Prosecutor Maria Semisynova said to Tokaeva: “You gave testimony in the preliminary interrogation that a militant adjusted a mine that was hanging over you, did something there with his hands, and that it exploded.” Tokaeva responded: “Yes, I remember that mine. It hung over me for three days. On the third day a militant came over and adjusted it. But when the first explosion sounded, that mine fell and did not explode. It laid next to me.” Semisynova: “But earlier you said something different, you had different testimony…Do you remember? Did that mine detonate, or not?” Tokaeva: “I remember that you questioned me. I was in the hospital, and you questioned me three times. I studied that mine face-to-face for three days. It did not detonate after the first explosion. From the first explosion, the walls of the gymnasium and the ceiling collapsed…” According to Novaya gazeta, Semisynova then interrupted her, saying: “No further questions.”

In May, Moskovsky komsomolets ran a series which presented evidence that heavy weapons, including the cannon of a tank, were used in the assault against the hostage-takers. The newspaper quoted from a report by an aide to the military prosecutor of the Vladikavkaz garrison, who stated that Shmel flamethrowers, RPG-25 rocket-propelled grenades and a T-72 tank were used during the assault on the school, which may have killed hostages or caused them “bodily injuries of various degrees of severity” (see Chechnya Weekly, June 1). Earlier this month, Deputy Prosecutor General Nikolai Shepel acknowledged that commandos fired flamethrowers into the Beslan school gym, but adamantly insisted that the Shmel flamethrowers could not have sparked the inferno that burned the gym’s roof, the Moscow Times reported on July 21. Citing Jane’s Information Group, the English-language newspaper noted that while the Shmel is classified as a flamethrower, it in fact “launches rocket-propelled projectiles.” According to the Moscow Times, the version of the Shmel that Shepel said the commandos used, the RPO-A, has shells containing “fuel-air explosives that on detonation form a ball of fire, creating a powerful blast effect.”
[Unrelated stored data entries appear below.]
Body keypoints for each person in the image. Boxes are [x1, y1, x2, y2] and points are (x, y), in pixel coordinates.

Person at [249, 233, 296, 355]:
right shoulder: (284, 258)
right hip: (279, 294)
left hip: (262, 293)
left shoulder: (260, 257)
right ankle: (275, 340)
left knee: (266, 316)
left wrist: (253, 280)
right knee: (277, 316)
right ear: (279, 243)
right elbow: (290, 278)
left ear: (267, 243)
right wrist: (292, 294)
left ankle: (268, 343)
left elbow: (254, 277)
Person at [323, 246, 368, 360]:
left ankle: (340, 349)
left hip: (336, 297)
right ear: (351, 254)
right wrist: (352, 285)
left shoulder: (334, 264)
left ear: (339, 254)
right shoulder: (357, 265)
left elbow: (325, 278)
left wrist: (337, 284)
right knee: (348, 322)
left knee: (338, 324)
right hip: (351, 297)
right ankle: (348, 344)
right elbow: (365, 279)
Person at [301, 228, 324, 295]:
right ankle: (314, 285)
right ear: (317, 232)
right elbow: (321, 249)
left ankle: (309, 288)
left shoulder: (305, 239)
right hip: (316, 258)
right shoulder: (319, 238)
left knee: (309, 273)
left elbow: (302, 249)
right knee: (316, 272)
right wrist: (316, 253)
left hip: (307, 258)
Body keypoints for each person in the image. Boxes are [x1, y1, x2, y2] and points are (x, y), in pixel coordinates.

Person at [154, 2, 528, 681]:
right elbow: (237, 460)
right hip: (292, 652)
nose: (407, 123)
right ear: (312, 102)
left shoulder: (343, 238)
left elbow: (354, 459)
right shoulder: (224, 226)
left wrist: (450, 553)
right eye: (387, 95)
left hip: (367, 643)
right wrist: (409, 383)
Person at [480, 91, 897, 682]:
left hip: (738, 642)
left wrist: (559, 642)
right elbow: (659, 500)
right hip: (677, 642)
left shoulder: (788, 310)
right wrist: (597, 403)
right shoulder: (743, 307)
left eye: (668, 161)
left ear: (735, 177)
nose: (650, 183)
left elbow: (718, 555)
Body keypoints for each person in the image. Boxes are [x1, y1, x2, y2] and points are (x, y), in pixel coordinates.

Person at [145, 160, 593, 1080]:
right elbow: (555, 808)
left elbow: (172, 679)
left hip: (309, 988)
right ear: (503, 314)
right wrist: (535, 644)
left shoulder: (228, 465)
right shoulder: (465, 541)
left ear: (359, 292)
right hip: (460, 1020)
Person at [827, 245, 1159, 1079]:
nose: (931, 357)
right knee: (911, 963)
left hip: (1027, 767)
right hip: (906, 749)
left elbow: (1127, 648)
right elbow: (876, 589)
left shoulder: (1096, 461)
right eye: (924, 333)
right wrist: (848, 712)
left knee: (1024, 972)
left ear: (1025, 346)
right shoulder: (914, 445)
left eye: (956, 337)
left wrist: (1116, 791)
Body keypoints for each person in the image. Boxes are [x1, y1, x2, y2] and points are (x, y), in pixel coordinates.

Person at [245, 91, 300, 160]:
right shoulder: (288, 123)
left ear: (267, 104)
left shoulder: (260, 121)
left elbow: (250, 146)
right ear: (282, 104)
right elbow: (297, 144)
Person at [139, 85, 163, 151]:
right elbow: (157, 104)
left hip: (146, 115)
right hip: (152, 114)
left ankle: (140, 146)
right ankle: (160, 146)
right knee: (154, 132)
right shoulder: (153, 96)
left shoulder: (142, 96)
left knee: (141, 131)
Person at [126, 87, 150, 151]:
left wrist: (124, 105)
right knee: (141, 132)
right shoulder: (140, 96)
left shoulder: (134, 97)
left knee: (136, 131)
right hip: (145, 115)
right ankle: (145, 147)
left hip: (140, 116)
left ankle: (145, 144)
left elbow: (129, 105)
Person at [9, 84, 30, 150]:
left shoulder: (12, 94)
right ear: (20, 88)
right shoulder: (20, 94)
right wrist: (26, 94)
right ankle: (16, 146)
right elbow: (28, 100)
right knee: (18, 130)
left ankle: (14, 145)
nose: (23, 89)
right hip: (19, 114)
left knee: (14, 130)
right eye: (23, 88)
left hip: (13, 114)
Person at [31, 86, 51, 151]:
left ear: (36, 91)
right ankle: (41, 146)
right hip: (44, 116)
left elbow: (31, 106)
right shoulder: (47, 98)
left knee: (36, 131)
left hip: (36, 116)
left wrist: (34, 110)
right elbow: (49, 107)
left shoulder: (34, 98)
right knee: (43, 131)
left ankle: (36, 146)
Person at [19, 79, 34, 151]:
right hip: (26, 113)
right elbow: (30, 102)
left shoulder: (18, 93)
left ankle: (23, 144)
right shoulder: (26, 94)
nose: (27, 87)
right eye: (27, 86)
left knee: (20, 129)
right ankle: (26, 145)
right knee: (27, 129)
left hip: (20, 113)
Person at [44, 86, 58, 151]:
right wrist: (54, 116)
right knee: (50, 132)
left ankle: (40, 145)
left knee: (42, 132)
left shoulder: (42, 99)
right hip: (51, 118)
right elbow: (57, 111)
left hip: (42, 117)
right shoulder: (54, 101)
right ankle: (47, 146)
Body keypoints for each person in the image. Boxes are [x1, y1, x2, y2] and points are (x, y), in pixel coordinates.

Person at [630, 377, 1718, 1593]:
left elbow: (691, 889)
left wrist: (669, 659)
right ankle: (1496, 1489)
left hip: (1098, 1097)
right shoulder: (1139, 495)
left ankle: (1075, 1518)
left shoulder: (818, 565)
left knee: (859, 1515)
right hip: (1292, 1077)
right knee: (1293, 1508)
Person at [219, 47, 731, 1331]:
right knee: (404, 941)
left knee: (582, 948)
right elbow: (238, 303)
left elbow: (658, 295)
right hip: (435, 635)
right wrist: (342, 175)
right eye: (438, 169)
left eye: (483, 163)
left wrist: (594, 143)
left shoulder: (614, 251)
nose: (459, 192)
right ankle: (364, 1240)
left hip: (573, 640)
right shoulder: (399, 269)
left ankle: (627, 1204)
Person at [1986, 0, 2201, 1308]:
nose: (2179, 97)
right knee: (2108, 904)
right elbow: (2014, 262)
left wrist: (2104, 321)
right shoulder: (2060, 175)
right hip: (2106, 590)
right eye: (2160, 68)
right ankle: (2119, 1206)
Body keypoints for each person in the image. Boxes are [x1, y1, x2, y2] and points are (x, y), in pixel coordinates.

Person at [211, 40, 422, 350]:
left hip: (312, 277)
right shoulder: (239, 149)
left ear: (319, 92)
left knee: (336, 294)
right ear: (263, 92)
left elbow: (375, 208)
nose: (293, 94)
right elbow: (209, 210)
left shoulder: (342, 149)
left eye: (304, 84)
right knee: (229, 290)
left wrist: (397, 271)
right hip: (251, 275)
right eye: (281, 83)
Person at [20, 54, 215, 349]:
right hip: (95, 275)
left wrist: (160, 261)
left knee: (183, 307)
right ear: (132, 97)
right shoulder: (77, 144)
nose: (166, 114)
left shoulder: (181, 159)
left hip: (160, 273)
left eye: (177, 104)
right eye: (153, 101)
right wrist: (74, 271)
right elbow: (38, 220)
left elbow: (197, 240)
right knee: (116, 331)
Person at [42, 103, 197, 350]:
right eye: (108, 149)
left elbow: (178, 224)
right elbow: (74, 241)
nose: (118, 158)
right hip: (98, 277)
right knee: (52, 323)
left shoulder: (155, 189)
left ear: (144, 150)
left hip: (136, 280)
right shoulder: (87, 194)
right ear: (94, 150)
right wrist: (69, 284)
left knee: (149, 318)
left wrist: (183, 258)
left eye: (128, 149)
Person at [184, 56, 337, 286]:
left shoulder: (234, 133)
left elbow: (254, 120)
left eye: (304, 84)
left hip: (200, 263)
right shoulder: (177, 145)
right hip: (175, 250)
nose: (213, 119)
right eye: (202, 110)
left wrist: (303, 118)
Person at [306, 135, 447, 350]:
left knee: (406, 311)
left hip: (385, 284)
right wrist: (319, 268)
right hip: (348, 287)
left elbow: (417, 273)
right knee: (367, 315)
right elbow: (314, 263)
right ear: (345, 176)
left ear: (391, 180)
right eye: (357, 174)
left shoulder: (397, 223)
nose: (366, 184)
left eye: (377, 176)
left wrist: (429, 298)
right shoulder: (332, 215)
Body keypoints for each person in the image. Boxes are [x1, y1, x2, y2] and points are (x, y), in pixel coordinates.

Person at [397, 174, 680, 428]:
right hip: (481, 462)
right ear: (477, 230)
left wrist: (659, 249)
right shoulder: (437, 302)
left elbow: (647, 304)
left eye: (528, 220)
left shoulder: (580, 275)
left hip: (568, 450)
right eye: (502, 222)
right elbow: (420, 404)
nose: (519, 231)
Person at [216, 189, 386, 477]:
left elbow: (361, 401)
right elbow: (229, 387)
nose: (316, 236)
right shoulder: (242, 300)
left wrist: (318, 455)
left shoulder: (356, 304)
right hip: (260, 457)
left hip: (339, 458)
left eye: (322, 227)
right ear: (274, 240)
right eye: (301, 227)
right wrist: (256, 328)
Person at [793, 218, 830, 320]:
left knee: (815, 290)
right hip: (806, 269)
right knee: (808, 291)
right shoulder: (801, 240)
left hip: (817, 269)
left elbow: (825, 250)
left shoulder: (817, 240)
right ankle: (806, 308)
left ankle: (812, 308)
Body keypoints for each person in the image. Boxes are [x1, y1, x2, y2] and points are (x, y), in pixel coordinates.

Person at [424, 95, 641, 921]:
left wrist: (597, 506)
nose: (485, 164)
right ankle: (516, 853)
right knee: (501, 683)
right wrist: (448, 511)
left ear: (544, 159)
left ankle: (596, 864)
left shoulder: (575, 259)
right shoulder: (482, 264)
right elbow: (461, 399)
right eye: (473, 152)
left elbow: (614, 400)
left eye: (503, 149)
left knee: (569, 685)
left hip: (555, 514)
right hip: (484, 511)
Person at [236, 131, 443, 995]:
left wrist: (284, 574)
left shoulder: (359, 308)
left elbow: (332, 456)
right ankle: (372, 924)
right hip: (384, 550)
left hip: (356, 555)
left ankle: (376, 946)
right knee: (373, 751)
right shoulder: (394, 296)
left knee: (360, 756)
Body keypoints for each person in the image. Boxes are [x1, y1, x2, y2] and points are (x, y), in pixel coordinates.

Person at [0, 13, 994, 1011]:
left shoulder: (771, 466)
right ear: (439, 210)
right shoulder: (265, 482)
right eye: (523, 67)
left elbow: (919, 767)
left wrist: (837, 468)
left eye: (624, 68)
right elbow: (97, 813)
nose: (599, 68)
During testimony given in the Kulaev trial on August 2, two former hostages told North Ossetia’s Supreme Court that the first explosion on September 3 took place not inside the gymnasium, but came in from the outside, Kavkazky Uzel reported. Irina Dzutseva said that the explosion blew her from the window to the center of the gym. Fatima Gutieva testified: “Explosives were hanging directed over me; if they had detonated, I would have been left without a head.” Another witness, Zemfira Agaeva, who was held hostage in the school along with her nine-year-old son, who was one of the more than 150 children killed, confirmed earlier reports that a large number of weapons were pre-positioned in the school prior to the hostage taking. She said she saw beneath the floor of one of the school’s corridors “a huge pile of weapons” in “long and short dingy green boxes” that was being guarded by “a person with a scar.”

Also on August 2, 32-year-old Marina Zhukaeva, died of injuries sustained while a hostage in School No. 1. Her death brought the total number of those killed in Beslan to 331.